Чтение онлайн

ЖАНРЫ

Рассказы

Мэн Ван

Шрифт:

Прихватив пяток немытых бутылок, папа выскользнул за дверь. Мама взялась за тазик.

— Снимай-ка бельишко, Сяолун, что ж так заносил? Полгода всего не был дома, а совсем запаршивел, от тебя уже несет!

— Да не от меня — от креветок и маринадов! — отозвался я. — Ма, скажите мне откровенно: лет двадцать назад была у папы такая картина «У озера» — парень на берегу под ивой?

— Была, ну и что? Ты глянь-ка лучше на свой воротничок — студент называется!

— В самом деле была? — заволновался я.

— В художественном институте он много чего рисовал — и горы, и реки, и степи, и моря. «У озера» — это на втором курсе. Снимешь ты, наконец, одежду? Ай-я, стирального порошка мало, забыла сказать отцу, чтобы прихватил и порошка. Да что это с тобой?

— Пойду... переоденусь... — Я отвернулся, с трудом сдерживая слезы.

После ужина мама пошла мыть посуду, а папа плюхнулся покурить на бесформенный диван собственного производства, и я воспользовался моментом.

— Видел одну вашу картину пятидесятых годов, «У озера», мне очень понравилась.

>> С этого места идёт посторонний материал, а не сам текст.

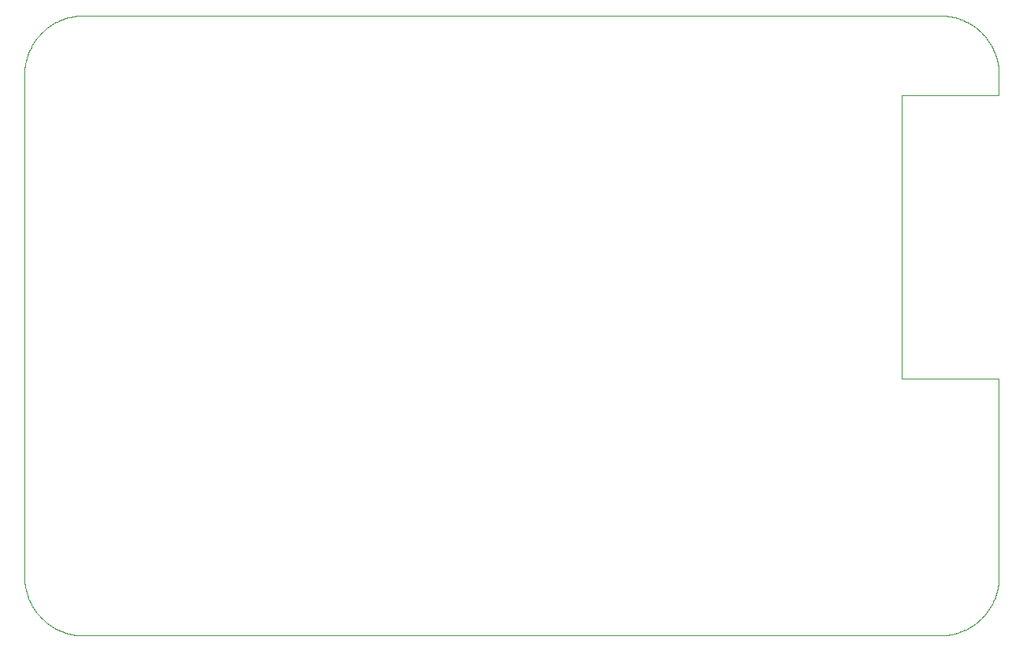
<source format=gtp>
G75*
%MOIN*%
%OFA0B0*%
%FSLAX25Y25*%
%IPPOS*%
%LPD*%
%AMOC8*
5,1,8,0,0,1.08239X$1,22.5*
%
%ADD10C,0.00000*%
D10*
X0033850Y0008850D02*
X0396350Y0008850D01*
X0396954Y0008857D01*
X0397558Y0008879D01*
X0398161Y0008916D01*
X0398763Y0008967D01*
X0399363Y0009032D01*
X0399962Y0009112D01*
X0400559Y0009207D01*
X0401153Y0009316D01*
X0401745Y0009439D01*
X0402333Y0009576D01*
X0402918Y0009728D01*
X0403499Y0009894D01*
X0404075Y0010074D01*
X0404648Y0010267D01*
X0405215Y0010475D01*
X0405777Y0010696D01*
X0406334Y0010930D01*
X0406885Y0011178D01*
X0407430Y0011439D01*
X0407968Y0011714D01*
X0408500Y0012001D01*
X0409024Y0012301D01*
X0409541Y0012613D01*
X0410050Y0012938D01*
X0410552Y0013275D01*
X0411045Y0013625D01*
X0411529Y0013986D01*
X0412005Y0014358D01*
X0412471Y0014742D01*
X0412928Y0015137D01*
X0413375Y0015543D01*
X0413813Y0015960D01*
X0414240Y0016387D01*
X0414657Y0016825D01*
X0415063Y0017272D01*
X0415458Y0017729D01*
X0415842Y0018195D01*
X0416214Y0018671D01*
X0416575Y0019155D01*
X0416925Y0019648D01*
X0417262Y0020150D01*
X0417587Y0020659D01*
X0417899Y0021176D01*
X0418199Y0021700D01*
X0418486Y0022232D01*
X0418761Y0022770D01*
X0419022Y0023315D01*
X0419270Y0023866D01*
X0419504Y0024423D01*
X0419725Y0024985D01*
X0419933Y0025552D01*
X0420126Y0026125D01*
X0420306Y0026701D01*
X0420472Y0027282D01*
X0420624Y0027867D01*
X0420761Y0028455D01*
X0420884Y0029047D01*
X0420993Y0029641D01*
X0421088Y0030238D01*
X0421168Y0030837D01*
X0421233Y0031437D01*
X0421284Y0032039D01*
X0421321Y0032642D01*
X0421343Y0033246D01*
X0421350Y0033850D01*
X0421350Y0117600D01*
X0380100Y0117600D01*
X0380100Y0237600D01*
X0421350Y0237600D01*
X0421350Y0246350D01*
X0421343Y0246954D01*
X0421321Y0247558D01*
X0421284Y0248161D01*
X0421233Y0248763D01*
X0421168Y0249363D01*
X0421088Y0249962D01*
X0420993Y0250559D01*
X0420884Y0251153D01*
X0420761Y0251745D01*
X0420624Y0252333D01*
X0420472Y0252918D01*
X0420306Y0253499D01*
X0420126Y0254075D01*
X0419933Y0254648D01*
X0419725Y0255215D01*
X0419504Y0255777D01*
X0419270Y0256334D01*
X0419022Y0256885D01*
X0418761Y0257430D01*
X0418486Y0257968D01*
X0418199Y0258500D01*
X0417899Y0259024D01*
X0417587Y0259541D01*
X0417262Y0260050D01*
X0416925Y0260552D01*
X0416575Y0261045D01*
X0416214Y0261529D01*
X0415842Y0262005D01*
X0415458Y0262471D01*
X0415063Y0262928D01*
X0414657Y0263375D01*
X0414240Y0263813D01*
X0413813Y0264240D01*
X0413375Y0264657D01*
X0412928Y0265063D01*
X0412471Y0265458D01*
X0412005Y0265842D01*
X0411529Y0266214D01*
X0411045Y0266575D01*
X0410552Y0266925D01*
X0410050Y0267262D01*
X0409541Y0267587D01*
X0409024Y0267899D01*
X0408500Y0268199D01*
X0407968Y0268486D01*
X0407430Y0268761D01*
X0406885Y0269022D01*
X0406334Y0269270D01*
X0405777Y0269504D01*
X0405215Y0269725D01*
X0404648Y0269933D01*
X0404075Y0270126D01*
X0403499Y0270306D01*
X0402918Y0270472D01*
X0402333Y0270624D01*
X0401745Y0270761D01*
X0401153Y0270884D01*
X0400559Y0270993D01*
X0399962Y0271088D01*
X0399363Y0271168D01*
X0398763Y0271233D01*
X0398161Y0271284D01*
X0397558Y0271321D01*
X0396954Y0271343D01*
X0396350Y0271350D01*
X0033850Y0271350D01*
X0033246Y0271343D01*
X0032642Y0271321D01*
X0032039Y0271284D01*
X0031437Y0271233D01*
X0030837Y0271168D01*
X0030238Y0271088D01*
X0029641Y0270993D01*
X0029047Y0270884D01*
X0028455Y0270761D01*
X0027867Y0270624D01*
X0027282Y0270472D01*
X0026701Y0270306D01*
X0026125Y0270126D01*
X0025552Y0269933D01*
X0024985Y0269725D01*
X0024423Y0269504D01*
X0023866Y0269270D01*
X0023315Y0269022D01*
X0022770Y0268761D01*
X0022232Y0268486D01*
X0021700Y0268199D01*
X0021176Y0267899D01*
X0020659Y0267587D01*
X0020150Y0267262D01*
X0019648Y0266925D01*
X0019155Y0266575D01*
X0018671Y0266214D01*
X0018195Y0265842D01*
X0017729Y0265458D01*
X0017272Y0265063D01*
X0016825Y0264657D01*
X0016387Y0264240D01*
X0015960Y0263813D01*
X0015543Y0263375D01*
X0015137Y0262928D01*
X0014742Y0262471D01*
X0014358Y0262005D01*
X0013986Y0261529D01*
X0013625Y0261045D01*
X0013275Y0260552D01*
X0012938Y0260050D01*
X0012613Y0259541D01*
X0012301Y0259024D01*
X0012001Y0258500D01*
X0011714Y0257968D01*
X0011439Y0257430D01*
X0011178Y0256885D01*
X0010930Y0256334D01*
X0010696Y0255777D01*
X0010475Y0255215D01*
X0010267Y0254648D01*
X0010074Y0254075D01*
X0009894Y0253499D01*
X0009728Y0252918D01*
X0009576Y0252333D01*
X0009439Y0251745D01*
X0009316Y0251153D01*
X0009207Y0250559D01*
X0009112Y0249962D01*
X0009032Y0249363D01*
X0008967Y0248763D01*
X0008916Y0248161D01*
X0008879Y0247558D01*
X0008857Y0246954D01*
X0008850Y0246350D01*
X0008850Y0033850D01*
X0008857Y0033246D01*
X0008879Y0032642D01*
X0008916Y0032039D01*
X0008967Y0031437D01*
X0009032Y0030837D01*
X0009112Y0030238D01*
X0009207Y0029641D01*
X0009316Y0029047D01*
X0009439Y0028455D01*
X0009576Y0027867D01*
X0009728Y0027282D01*
X0009894Y0026701D01*
X0010074Y0026125D01*
X0010267Y0025552D01*
X0010475Y0024985D01*
X0010696Y0024423D01*
X0010930Y0023866D01*
X0011178Y0023315D01*
X0011439Y0022770D01*
X0011714Y0022232D01*
X0012001Y0021700D01*
X0012301Y0021176D01*
X0012613Y0020659D01*
X0012938Y0020150D01*
X0013275Y0019648D01*
X0013625Y0019155D01*
X0013986Y0018671D01*
X0014358Y0018195D01*
X0014742Y0017729D01*
X0015137Y0017272D01*
X0015543Y0016825D01*
X0015960Y0016387D01*
X0016387Y0015960D01*
X0016825Y0015543D01*
X0017272Y0015137D01*
X0017729Y0014742D01*
X0018195Y0014358D01*
X0018671Y0013986D01*
X0019155Y0013625D01*
X0019648Y0013275D01*
X0020150Y0012938D01*
X0020659Y0012613D01*
X0021176Y0012301D01*
X0021700Y0012001D01*
X0022232Y0011714D01*
X0022770Y0011439D01*
X0023315Y0011178D01*
X0023866Y0010930D01*
X0024423Y0010696D01*
X0024985Y0010475D01*
X0025552Y0010267D01*
X0026125Y0010074D01*
X0026701Y0009894D01*
X0027282Y0009728D01*
X0027867Y0009576D01*
X0028455Y0009439D01*
X0029047Y0009316D01*
X0029641Y0009207D01*
X0030238Y0009112D01*
X0030837Y0009032D01*
X0031437Y0008967D01*
X0032039Y0008916D01*
X0032642Y0008879D01*
X0033246Y0008857D01*
X0033850Y0008850D01*
M02*

</source>
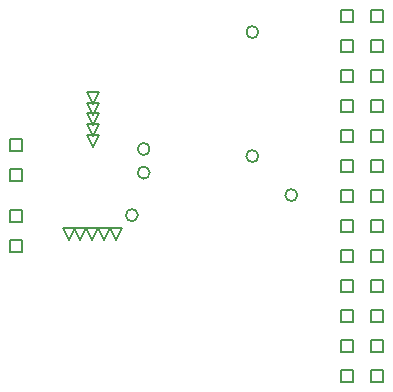
<source format=gbr>
%TF.GenerationSoftware,Altium Limited,Altium Designer,21.2.2 (38)*%
G04 Layer_Color=2752767*
%FSLAX45Y45*%
%MOMM*%
%TF.SameCoordinates,DC8D9031-FEEE-4EB9-A140-7D2FD38E5C7C*%
%TF.FilePolarity,Positive*%
%TF.FileFunction,Drawing*%
%TF.Part,Single*%
G01*
G75*
%TA.AperFunction,NonConductor*%
%ADD26C,0.12700*%
%ADD37C,0.16933*%
D26*
X179200Y1503200D02*
Y1604800D01*
X280800D01*
Y1503200D01*
X179200D01*
Y1249200D02*
Y1350800D01*
X280800D01*
Y1249200D01*
X179200D01*
Y1849200D02*
Y1950800D01*
X280800D01*
Y1849200D01*
X179200D01*
Y2103200D02*
Y2204800D01*
X280800D01*
Y2103200D01*
X179200D01*
X2980200Y3196200D02*
Y3297800D01*
X3081800D01*
Y3196200D01*
X2980200D01*
X3234200D02*
Y3297800D01*
X3335800D01*
Y3196200D01*
X3234200D01*
X2980200Y2942200D02*
Y3043800D01*
X3081800D01*
Y2942200D01*
X2980200D01*
X3234200D02*
Y3043800D01*
X3335800D01*
Y2942200D01*
X3234200D01*
X2980200Y2688200D02*
Y2789800D01*
X3081800D01*
Y2688200D01*
X2980200D01*
X3234200D02*
Y2789800D01*
X3335800D01*
Y2688200D01*
X3234200D01*
X2980200Y2434200D02*
Y2535800D01*
X3081800D01*
Y2434200D01*
X2980200D01*
X3234200D02*
Y2535800D01*
X3335800D01*
Y2434200D01*
X3234200D01*
X2980200Y2180200D02*
Y2281800D01*
X3081800D01*
Y2180200D01*
X2980200D01*
X3234200D02*
Y2281800D01*
X3335800D01*
Y2180200D01*
X3234200D01*
X2980200Y1926200D02*
Y2027800D01*
X3081800D01*
Y1926200D01*
X2980200D01*
X3234200D02*
Y2027800D01*
X3335800D01*
Y1926200D01*
X3234200D01*
X2980200Y1672200D02*
Y1773800D01*
X3081800D01*
Y1672200D01*
X2980200D01*
X3234200D02*
Y1773800D01*
X3335800D01*
Y1672200D01*
X3234200D01*
X2980200Y1418200D02*
Y1519800D01*
X3081800D01*
Y1418200D01*
X2980200D01*
X3234200D02*
Y1519800D01*
X3335800D01*
Y1418200D01*
X3234200D01*
X2980200Y1164200D02*
Y1265800D01*
X3081800D01*
Y1164200D01*
X2980200D01*
X3234200D02*
Y1265800D01*
X3335800D01*
Y1164200D01*
X3234200D01*
X2980200Y910200D02*
Y1011800D01*
X3081800D01*
Y910200D01*
X2980200D01*
X3234200D02*
Y1011800D01*
X3335800D01*
Y910200D01*
X3234200D01*
X2980200Y656200D02*
Y757800D01*
X3081800D01*
Y656200D01*
X2980200D01*
X3234200D02*
Y757800D01*
X3335800D01*
Y656200D01*
X3234200D01*
X2980200Y402200D02*
Y503800D01*
X3081800D01*
Y402200D01*
X2980200D01*
X3234200D02*
Y503800D01*
X3335800D01*
Y402200D01*
X3234200D01*
X2980200Y148200D02*
Y249800D01*
X3081800D01*
Y148200D01*
X2980200D01*
X3234200D02*
Y249800D01*
X3335800D01*
Y148200D01*
X3234200D01*
X880000Y2139200D02*
X829200Y2240800D01*
X930800D01*
X880000Y2139200D01*
Y2229200D02*
X829200Y2330800D01*
X930800D01*
X880000Y2229200D01*
Y2319200D02*
X829200Y2420800D01*
X930800D01*
X880000Y2319200D01*
Y2409200D02*
X829200Y2510800D01*
X930800D01*
X880000Y2409200D01*
Y2499200D02*
X829200Y2600800D01*
X930800D01*
X880000Y2499200D01*
X675000Y1349200D02*
X624200Y1450800D01*
X725800D01*
X675000Y1349200D01*
X775000D02*
X724200Y1450800D01*
X825800D01*
X775000Y1349200D01*
X875000D02*
X824200Y1450800D01*
X925800D01*
X875000Y1349200D01*
X975000D02*
X924200Y1450800D01*
X1025800D01*
X975000Y1349200D01*
X1075000D02*
X1024200Y1450800D01*
X1125800D01*
X1075000Y1349200D01*
D37*
X2280800Y3110000D02*
G03*
X2280800Y3110000I-50800J0D01*
G01*
X1360800Y2120000D02*
G03*
X1360800Y2120000I-50800J0D01*
G01*
Y1920000D02*
G03*
X1360800Y1920000I-50800J0D01*
G01*
X2610800Y1730000D02*
G03*
X2610800Y1730000I-50800J0D01*
G01*
X2280800Y2060000D02*
G03*
X2280800Y2060000I-50800J0D01*
G01*
X1260800Y1560000D02*
G03*
X1260800Y1560000I-50800J0D01*
G01*
%TF.MD5,1ee91f9abd01211f8befccdf85d56530*%
M02*

</source>
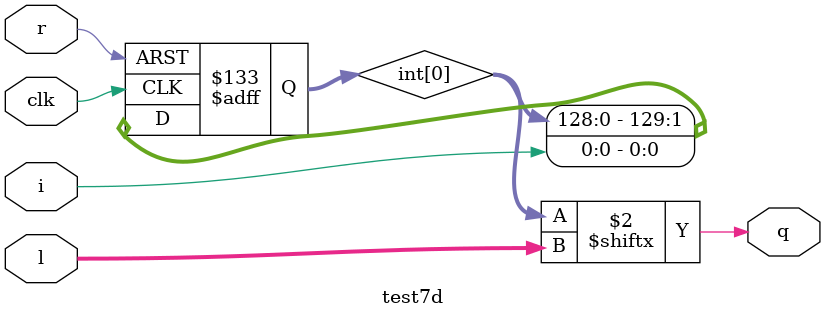
<source format=v>
module test7d #(parameter width=1, depth=130) (input clk, input [width-1:0] i, input r, input [31:0] l, output [width-1:0] q);
generate 
    reg [depth-1:0] int [width-1:0];

    genvar w, d;
    for (w = 0; w < width; w=w+1) begin
        for (d = 0; d < depth; d=d+1)
            initial int[w][d] <= ~((d+w) % 2);

        if (depth == 1) begin
            always @(negedge clk or posedge r) if (r) int[w] <= 1'b0; else int[w] <= a[w];
            assign q[w] = int[w];
        end
        else begin
            always @(negedge clk or posedge r) if (r) int[w] <= {width{1'b0}}; else int[w] <= {{ int[w][depth-2:0], i[w] }};
            assign q[w] = int[w][l];
        end
    end
endgenerate
endmodule

</source>
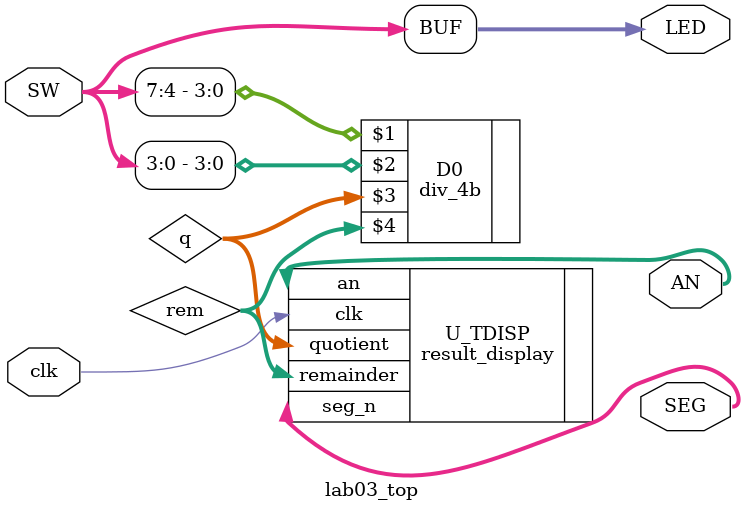
<source format=sv>
`timescale 1ns / 1ps


module lab03_top(
    input logic clk, 
    input logic  [15:0] SW,
    output logic [15:0] LED,
    output logic [7:0] AN,
    output logic [6:0] SEG
    );
    
    

    assign LED[15:0]   = SW[15:0]; 
    logic [3:0]q, rem;
    
    div_4b D0 (SW[7:4], SW[3:0], q, rem);
    result_display U_TDISP(.quotient(q), .remainder(rem), .clk(clk), .seg_n(SEG), .an(AN));  

endmodule

</source>
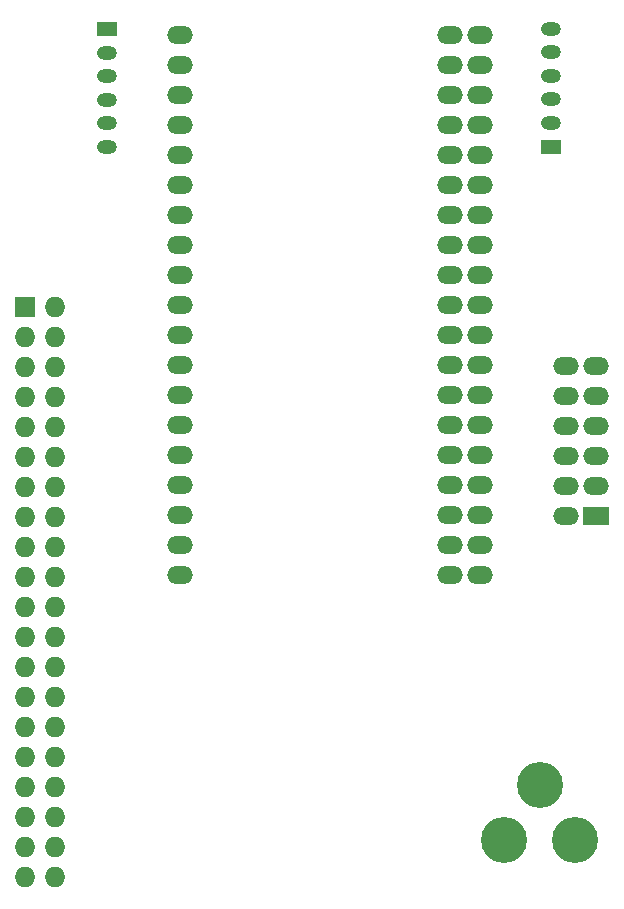
<source format=gbr>
%TF.GenerationSoftware,KiCad,Pcbnew,5.1.10-88a1d61d58~90~ubuntu20.04.1*%
%TF.CreationDate,2021-09-16T23:32:17-03:00*%
%TF.ProjectId,IAuto,49417574-6f2e-46b6-9963-61645f706362,rev?*%
%TF.SameCoordinates,Original*%
%TF.FileFunction,Soldermask,Bot*%
%TF.FilePolarity,Negative*%
%FSLAX46Y46*%
G04 Gerber Fmt 4.6, Leading zero omitted, Abs format (unit mm)*
G04 Created by KiCad (PCBNEW 5.1.10-88a1d61d58~90~ubuntu20.04.1) date 2021-09-16 23:32:17*
%MOMM*%
%LPD*%
G01*
G04 APERTURE LIST*
%ADD10R,1.700000X1.200000*%
%ADD11O,1.700000X1.200000*%
%ADD12O,2.200000X1.500000*%
%ADD13R,2.200000X1.500000*%
%ADD14O,3.900000X3.900000*%
%ADD15R,1.727200X1.727200*%
%ADD16O,1.727200X1.727200*%
G04 APERTURE END LIST*
D10*
%TO.C,J5*%
X168275000Y-53283480D03*
D11*
X168275000Y-51281960D03*
X168275000Y-43293660D03*
X168275000Y-47281460D03*
X168275000Y-45292640D03*
X168275000Y-49280440D03*
%TD*%
D10*
%TO.C,J4*%
X130708400Y-43316520D03*
D11*
X130708400Y-45318040D03*
X130708400Y-53306340D03*
X130708400Y-49318540D03*
X130708400Y-51307360D03*
X130708400Y-47319560D03*
%TD*%
D12*
%TO.C,U1*%
X159672000Y-48935000D03*
X159672000Y-61635000D03*
X159672000Y-74335000D03*
X159672000Y-43855000D03*
X159672000Y-59095000D03*
X159672000Y-46395000D03*
X159672000Y-54015000D03*
X159672000Y-64175000D03*
X159672000Y-51475000D03*
X159672000Y-79415000D03*
X159672000Y-56555000D03*
X159672000Y-89575000D03*
X159672000Y-87035000D03*
X159672000Y-66715000D03*
X159672000Y-71795000D03*
X159672000Y-76875000D03*
X159672000Y-84495000D03*
X159672000Y-81955000D03*
X159672000Y-69255000D03*
X136812000Y-64175000D03*
X136812000Y-66715000D03*
X136812000Y-69255000D03*
X136812000Y-71795000D03*
X136812000Y-74335000D03*
X136812000Y-76875000D03*
X136812000Y-43855000D03*
X136812000Y-51475000D03*
X136812000Y-54015000D03*
X136812000Y-46395000D03*
X136812000Y-48935000D03*
X136812000Y-56555000D03*
X136812000Y-59095000D03*
X136812000Y-61635000D03*
X136812000Y-79415000D03*
X136812000Y-89575000D03*
X136812000Y-87035000D03*
X136812000Y-84495000D03*
X136812000Y-81955000D03*
X162212000Y-81955000D03*
X162212000Y-84495000D03*
X162212000Y-87035000D03*
X162212000Y-89575000D03*
X162212000Y-43855000D03*
X162212000Y-76875000D03*
X162212000Y-74335000D03*
X162212000Y-71795000D03*
X162212000Y-69255000D03*
X162212000Y-66715000D03*
X162212000Y-79415000D03*
X162212000Y-56555000D03*
X162212000Y-48935000D03*
X162212000Y-61635000D03*
X162212000Y-59095000D03*
X162212000Y-46395000D03*
X162212000Y-54015000D03*
X162212000Y-51475000D03*
X162212000Y-64175000D03*
%TD*%
%TO.C,P2*%
X169545000Y-79502000D03*
X169545000Y-74422000D03*
X172085000Y-74422000D03*
X172085000Y-71882000D03*
X169545000Y-82042000D03*
X169545000Y-76962000D03*
D13*
X172085000Y-84582000D03*
D12*
X172085000Y-82042000D03*
X169545000Y-71882000D03*
X169545000Y-84582000D03*
X172085000Y-76962000D03*
X172085000Y-79502000D03*
%TD*%
D14*
%TO.C,J1*%
X164300000Y-112000000D03*
X167300000Y-107300000D03*
X170300000Y-112000000D03*
%TD*%
D15*
%TO.C,P1*%
X123730000Y-66870000D03*
D16*
X126270000Y-66870000D03*
X123730000Y-69410000D03*
X126270000Y-69410000D03*
X123730000Y-71950000D03*
X126270000Y-71950000D03*
X123730000Y-74490000D03*
X126270000Y-74490000D03*
X123730000Y-77030000D03*
X126270000Y-77030000D03*
X123730000Y-79570000D03*
X126270000Y-79570000D03*
X123730000Y-82110000D03*
X126270000Y-82110000D03*
X123730000Y-84650000D03*
X126270000Y-84650000D03*
X123730000Y-87190000D03*
X126270000Y-87190000D03*
X123730000Y-89730000D03*
X126270000Y-89730000D03*
X123730000Y-92270000D03*
X126270000Y-92270000D03*
X123730000Y-94810000D03*
X126270000Y-94810000D03*
X123730000Y-97350000D03*
X126270000Y-97350000D03*
X123730000Y-99890000D03*
X126270000Y-99890000D03*
X123730000Y-102430000D03*
X126270000Y-102430000D03*
X123730000Y-104970000D03*
X126270000Y-104970000D03*
X123730000Y-107510000D03*
X126270000Y-107510000D03*
X123730000Y-110050000D03*
X126270000Y-110050000D03*
X123730000Y-112590000D03*
X126270000Y-112590000D03*
X123730000Y-115130000D03*
X126270000Y-115130000D03*
%TD*%
M02*

</source>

Папа в этот момент смаковал сигарету, пуская кольца, ублаженный и умиротворенный. Мама мыла посуду, из кухни неслись звяканье и бульканье. На занавеске, отброшенные светом лампы, лежали наши с папой тени. Отец вздрогнул, словно его мысли

бродили где-то очень далеко и мои слова не сразу дошли до него. Дернулся и отчего-то загасил о подошву свою излюбленную «послеобеденную сигаретку».

— Ч-что? — спросил, слегка заикаясь. — Ты видел «У озера»? Кто-то еще хранит эту безделицу?

О какой безделице он говорит? Я недоуменно взглянул на него, но он уже овладел собой и небрежно, даже с какой-то иронией уронил:

— И тебе понравилось?

Я закивал. И тут меня, как током, ударило воспоминание: этот же самый человек пририсовывает ухо на скулу...

— Эх, — вздохнул он, — то было в прошлой жизни. Наивно, мелко, слабо, мелкобуржуазно, незначительно... — На одном дыхании выпалил всю эту вереницу ярлыков, улыбнулся, словно удачной шутке, и легко сменил тему:— Ну, как закончил семестр? Стипендию дадут? Как комната в общежитии, солнечная?

Я неверующий, да и в древней истории не силен, не знаю, в самом ли деле Иисус Христос был распят на кресте. Но мне показалось, что в мое тело впиваются гвозди. Только брызжет из меня не кровь: я — продырявленный мячик, выпускающий воздух...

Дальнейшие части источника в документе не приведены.